What is happening now is “super gentrification,” according to Rylee Kirkpatrick, a server at Parish Cafe. Although Parish has only been in business for eight years, she has already seen change in neighborhood demographics. In the neighborhood, entire lots have been demolished to make way for housing marketed to the ultra-wealthy. Newer residents, many of whom only live in Boston for part of the year or own condos as investment properties, do not share a connection with the community, Kirkpatrick said.
To clarify her point, Kirkpatrick referenced a recent incident at Parish. A man came staggering into the cafe recently, looking confused and unable to speak. Rather than helping, customers turned away or pretended they didn’t see him. When the man fell to the floor, Kirkpatrick recognized he was having a seizure and called 911. EMTs arrived and took him to the hospital. The next day, the man returned to thank Kirkpatrick. Unfortunately, she observed, the attitude displayed is all too common in the historic Boston neighborhood.
Gentrification is breaking down the once close community and building walls between demographics, just as much as luxury condos.

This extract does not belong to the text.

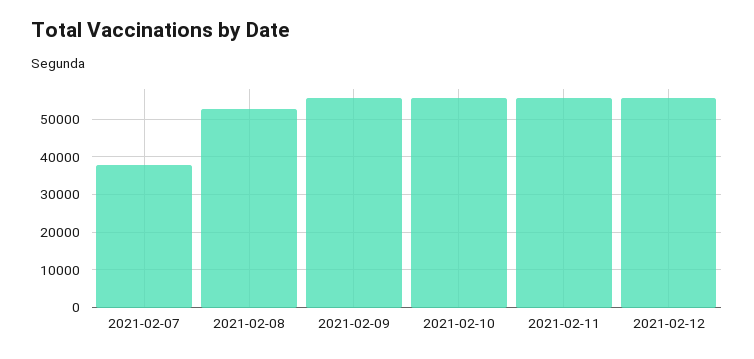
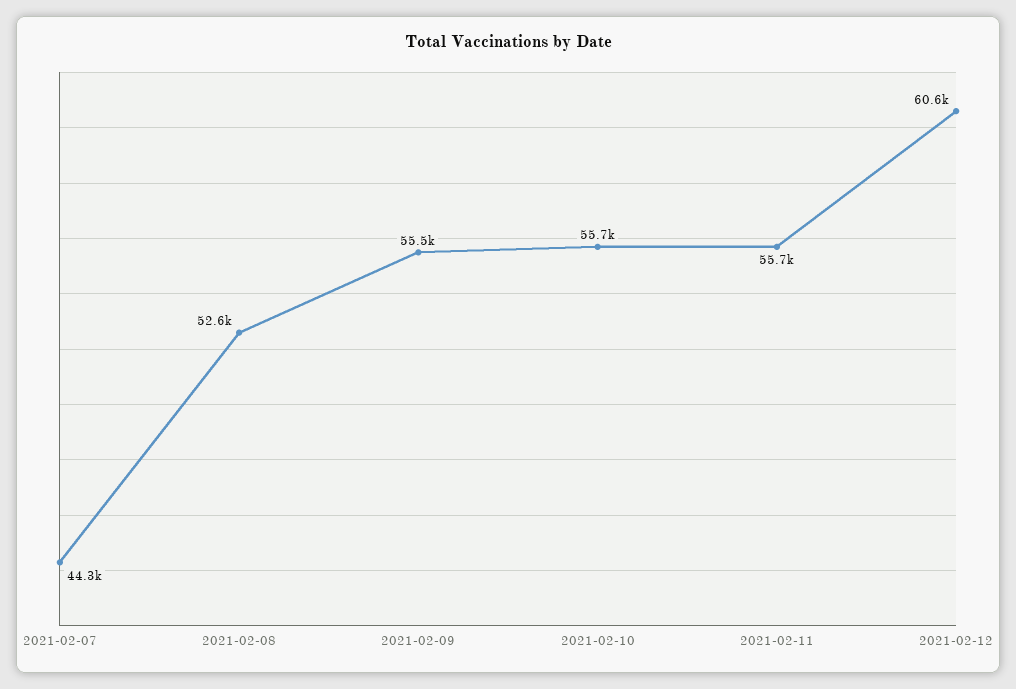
2021-02-07: 38000 -> 44300
2021-02-12: 56000 -> 60600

From Activism to Ambivalence
Today’s South End residents are not taking the same impassioned approach to resisting the effects of urban renewal and “super gentrification.”
Alison Barnet, South End resident and author of “South End Character: Speaking out on Neighborhood Change,” called it simply “a different time.” Communities have changed the way they respond to unpopular developments, she said. They have shifted away from traditional activism like marches and sit-ins and toward social media and internet presence.

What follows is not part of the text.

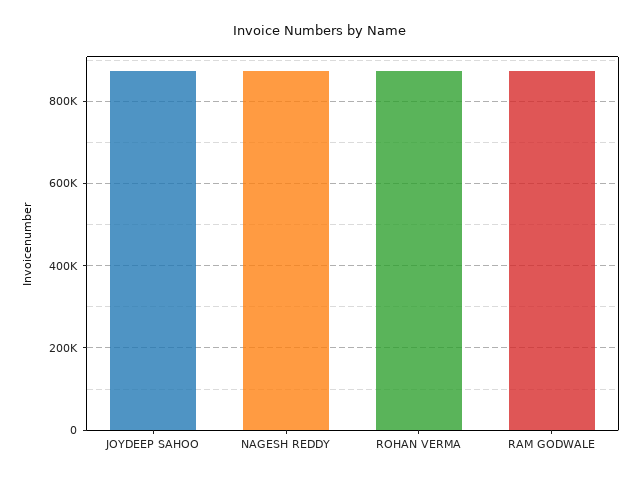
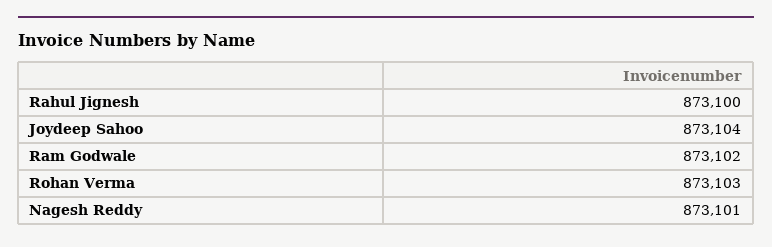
Rahul Jignesh: none -> 873100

“Activism had more effect in the 60’s” said Barnet, who has lived in the neighborhood for 54 years. Now, calling for the preservation of a historic building means creating a Facebook page rather than a paper petition, with ‘likes’ instead of signatures.
Aside from standing up for Parcel 19, Doug Hall participated in other South End demonstrations, including the Tent City protests for affordable housing in April 1968. He admitted ruefully that he arrived to the protests too late to get arrested, a badge of honor for any serious demonstrator. The Tent City Protest was a South End-wide event, the largest demonstration taking place that year.

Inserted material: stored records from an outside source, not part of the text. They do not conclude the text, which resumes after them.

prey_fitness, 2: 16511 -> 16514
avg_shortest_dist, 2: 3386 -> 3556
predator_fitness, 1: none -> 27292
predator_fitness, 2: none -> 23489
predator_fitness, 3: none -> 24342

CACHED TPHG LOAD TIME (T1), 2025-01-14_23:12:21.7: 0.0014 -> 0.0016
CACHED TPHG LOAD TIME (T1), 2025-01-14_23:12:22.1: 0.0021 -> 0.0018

Barnet calls modern-day disengagement a lack of “courage.” Whether or not that is the case, events like the 1968 Tent City Protest are far more rare.
The high cost of living continues to rise as a different class of residents are drawn in, causing the old community to be pushed out. Many have moved out of the city to places with more affordable housing. Slowly but surely, tight-knit communities are breaking down and being replaced by wealthier tenants looking for second homes.
“[Gentrification] is really a money thing. All the real estate companies are making big bucks… With all this new and expensive housing,” Hall asked, “where are all the ordinary people going to go?”
Arnesse Brown, director of corporate relations at the Tenants’ Development Corporation (TDC) is trying to answer that question. The TDC was established in 1968 and aims to help low-income families find safe and affordable housing while remaining in the South End.
“We have generations of families who have lived in the South End,” said Brown, who credits the TDC as a reason why they are able to stay.
Remaining in the area is more than a matter of sentimentalism. The area is “resource rich,” according to Brown, full of organizations like TDC that provide services to low-income families that they will not find in other neighborhoods.
The challenge for Boston’s South End today is preserving its cultural presence while building a sustainable future. It remains to be seen whether or not today’s residents are up to the task.
The 108-128 block of Dartmouth Street, where the other side of Tent City is today.